The group added that meat from the whales would be distributed to participants in the hunt and then given to villages on the southern island of Suðuroy, with recipients free to sell their share of the meat.
“On average, 1500 dolphins are massacred every year in the Faroe Islands, which invoke an ancestral tradition to justify this barbaric practice,” Sea Shepherd said.
Although the practice of hunting whales and dolphins has been called an annual ritual in the archipelago, the Faroese government has argued the killings take place to provide food for local communities and are fully regulated by law.
They have also said the whales are not endangered species and argued that the practice is sustainable.

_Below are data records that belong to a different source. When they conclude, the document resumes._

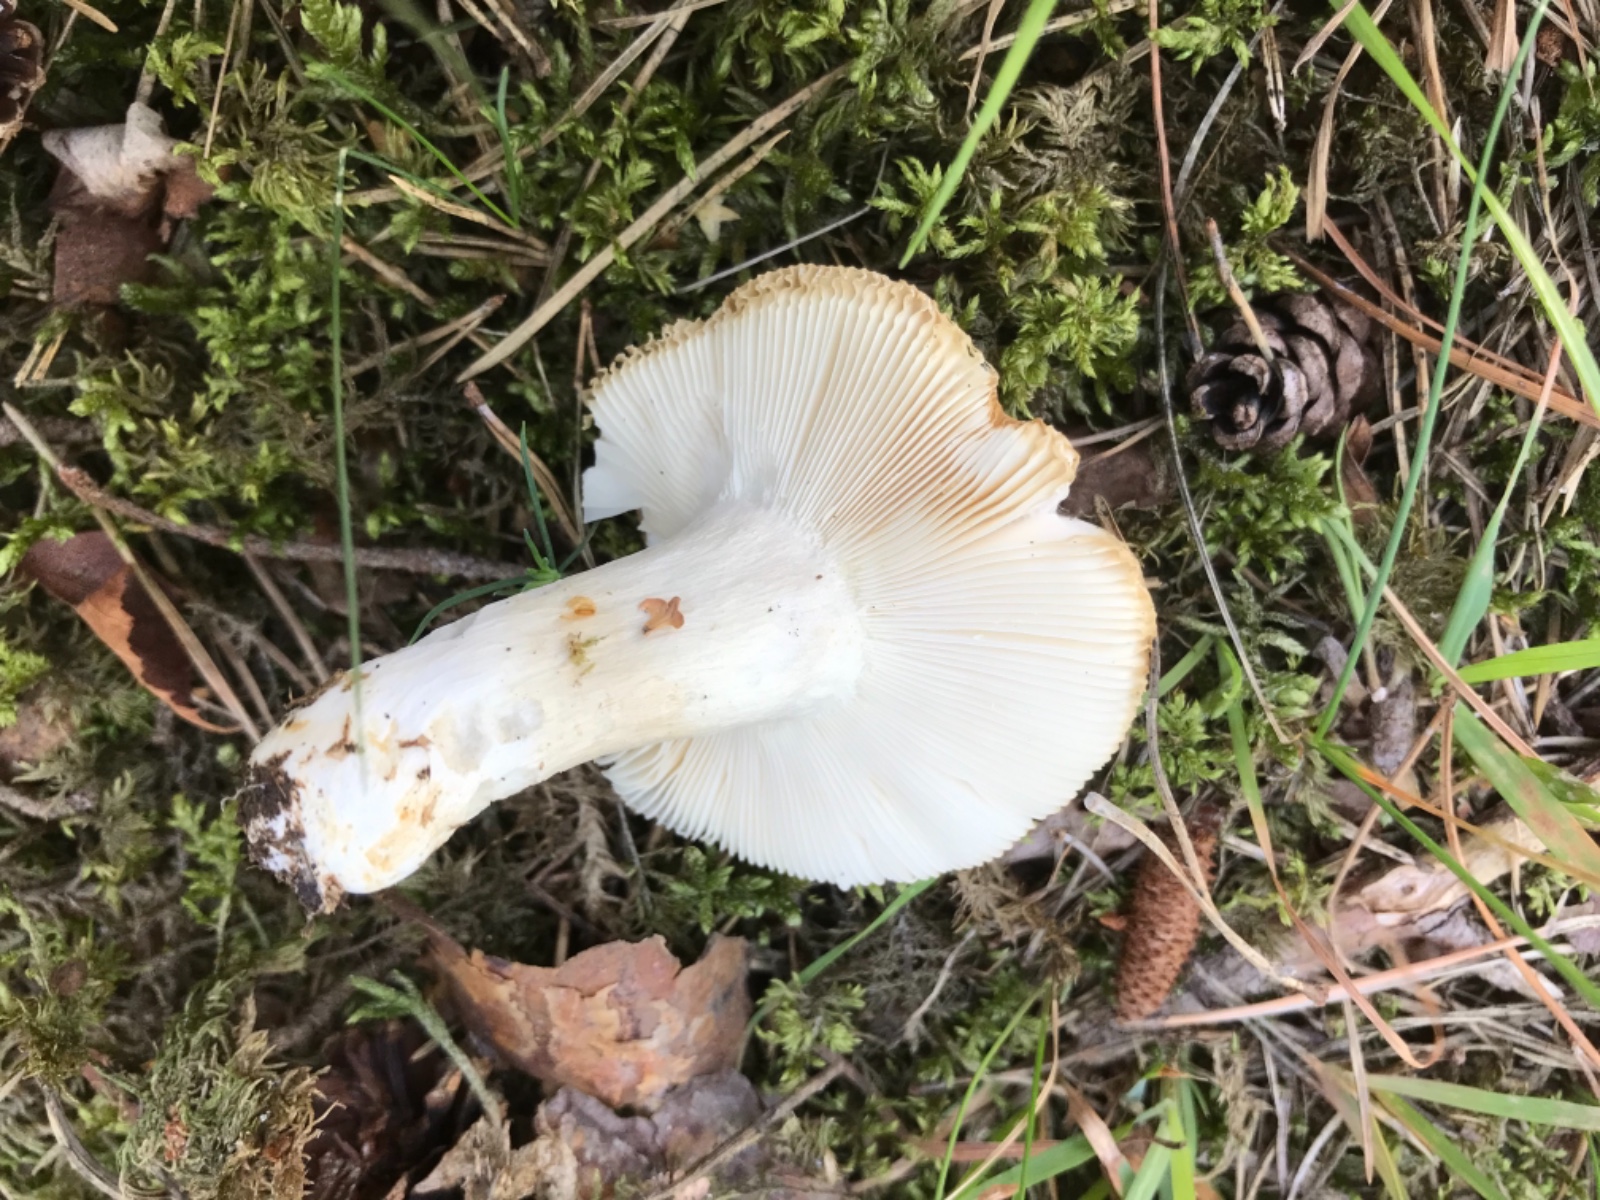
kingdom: Fungi
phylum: Basidiomycota
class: Agaricomycetes
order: Russulales
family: Russulaceae
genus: Russula
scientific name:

“The average catch of around 800 whales a year is not considered to have a significant impact on the abundance of pilot whales, which are estimated at around 778,000,” the government said.
However, some environmental groups have strongly criticised the hunts, with the group ORCA referring to the practice as an “insane blood sport”.

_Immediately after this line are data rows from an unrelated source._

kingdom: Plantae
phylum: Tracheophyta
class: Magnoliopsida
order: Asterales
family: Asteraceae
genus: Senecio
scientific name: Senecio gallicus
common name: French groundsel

Captain Paul Watson, an environmental activist and Sea Shepherd's founder, has called for a boycott of Faroese products and tourism over the hunts, which are known as the Grindadràp.
“When the Grindadràp (translated as "the murder of whales") occurs, entire pods of family units are driven onto the beaches and viciously and mercilessly slaughtered with spears, clubs and knives,” Mr Watson wrote on Facebook.
“Each and every individual is murdered, males, females, mothers and calves.”
He added: “Pressure must be brought to bear wherever and whenever we can to stop this on-going massacre of entire families of innocent, intelligent, self-aware, socially complex, sentient beings.”
In a statement on last week’s killings, Sea Shepherd said it was the only organisation which had ever opposed the hunts on site.
The group said it sent a mission in 2014 to disrupt one of the hunts, which led to the passing of a local law to prohibit Sea Shepherd ships from going to the archipelago.